Sen. Richard Blumenthal, D-Conn., has called the round a turn for the worse in recent weeks, when it shifted from denouncing Saudi money in golf to embracing it.

“Money is the reason you give up,” Blumenthal, the subcommittee’s chairman, rebuked Price and Dunn. Earlier, he said the hearing was “about hypocrisy, and how huge sums of money can drive individuals and organizations to betray their values ​​and their supporters, or perhaps reveal a lack of values ​​from the start. It’s about sports and other organizations that can fall prey, if their leaders allow it.” Leave everything to do with money.”

Other lawmakers were more accommodating. Senator Ron Johnson of Wisconsin, the ranking Republican on the committee, said there was “nothing wrong with the PGA Tour negotiations for their survival.”

“Negotiations are often delicate, often private, and I’m afraid Congress’s involvement at this point could have negative consequences,” Johnson said. Sen. Rick Scott, R-Fla., asked about the tour’s philanthropy.

It remains unclear whether the congressional investigation will result in legislation, but Senate investigators have already uncovered internal records that shed light on negotiations that took place in exceptional secrecy.

The tour, for example, sought to oust Greg Norman, the two-time British Open champion, who became commissioner of the recalcitrant, Saudi-funded LIV golf league, as a condition of its alliance.

The tour and the wealth fund ultimately did not agree on the proposal, and for the time being, Norman remains on top of LIV. But the deliberations reflect tensions that could remain if the deal closes, especially since Price, who was questioned by Blumenthal on Tuesday, said Norman’s role may not be necessary in the future.

documents that Senate passed Details of deliberations on when and how the deal will be announced. It also shows how a British businessman with ties to the wealth fund and its advisors approached Dunn in December, shortly before he joined the round’s board. In an e-mail, the entrepreneur, Roger Devlin, suggested there could be a path to a truce between the round and the wealth fund.

Dunne refused, at least initially, to become involved in an objective manner.

Devlin reappeared in April, warning Dunn that there was “a window of opportunity to unite the game over the next couple of months” before, he believed, “the Saudis will double down on their investment and golf will be divided forever.”

Although committee investigators told the senators in a briefing note that they didn’t know for sure how Devlin’s April letter affected Dunn, Al-Rumayyan was contacted by a tour board member within days.

Dunn, Alrumian, and a handful of others met in Britain soon after, and began negotiations that included a number of ideas that did not make it into the text of the five-page framework agreement. These concepts, articulated in a “Best of Both Worlds” presentation, included the possibility of Tiger Woods and Rory McIlroy, who have pledged allegiance to the tour, owning LIV teams and a “superstar” team golf event that would feature the world’s best male and female players.

As work continues on the final agreement, there is at least the possibility that some discarded proposals could resurface.

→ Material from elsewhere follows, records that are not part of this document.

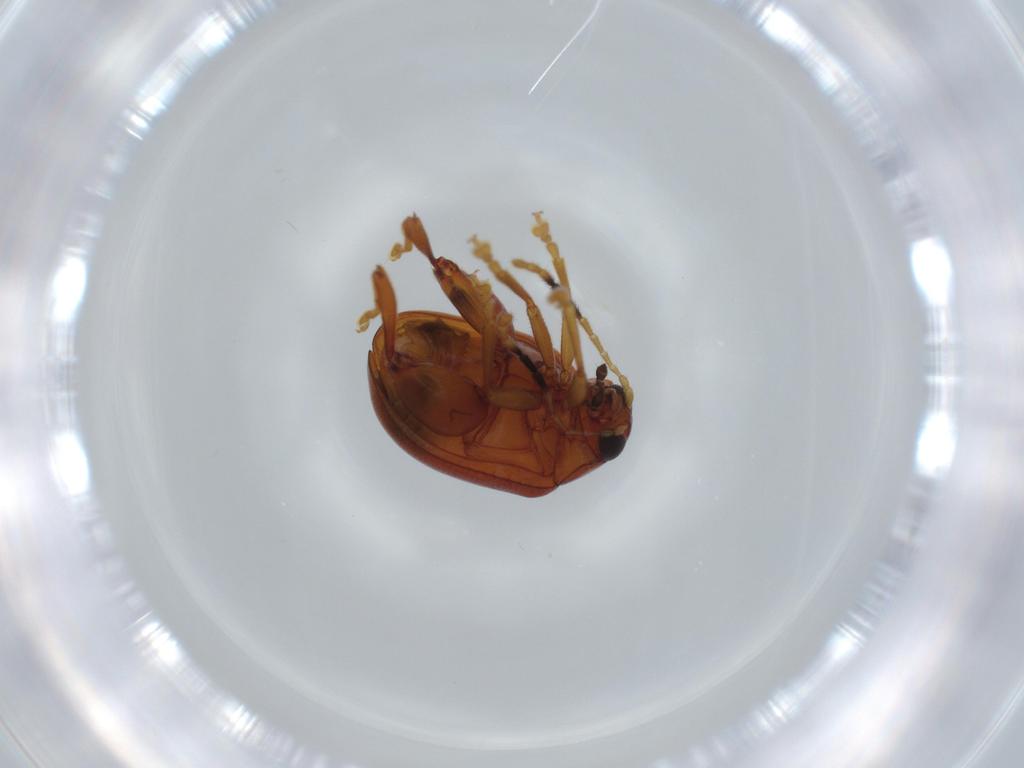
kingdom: Animalia
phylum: Arthropoda
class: Insecta
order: Coleoptera
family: Chrysomelidae
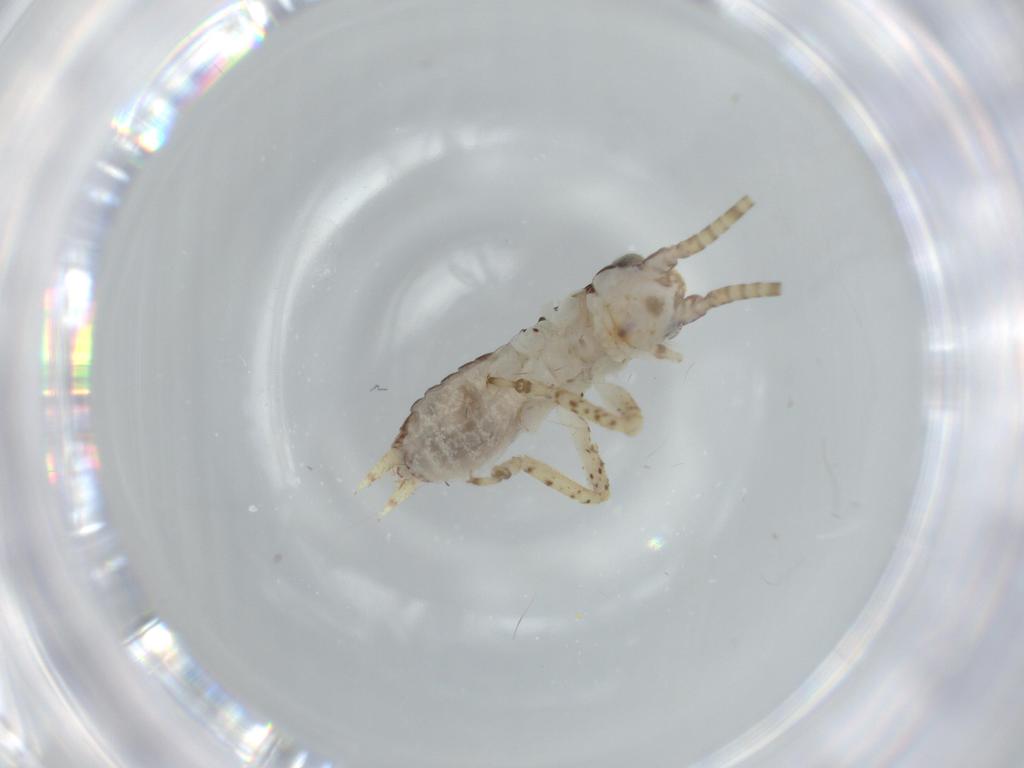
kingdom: Animalia
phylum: Arthropoda
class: Insecta
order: Orthoptera
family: Gryllidae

At least as of April, according to documents released by the Senate, there has been talk of a deal that would include Al-Romayyan’s memberships to Augusta National Golf Club and the Old Royal Golf Club of St. Andrews — two of the world’s most prestigious golf clubs, but ones not controlled by the PGA Tour. .

But neither Norman nor Al-Rumayyan attended Tuesday’s session. Both indicated a scheduling conflict.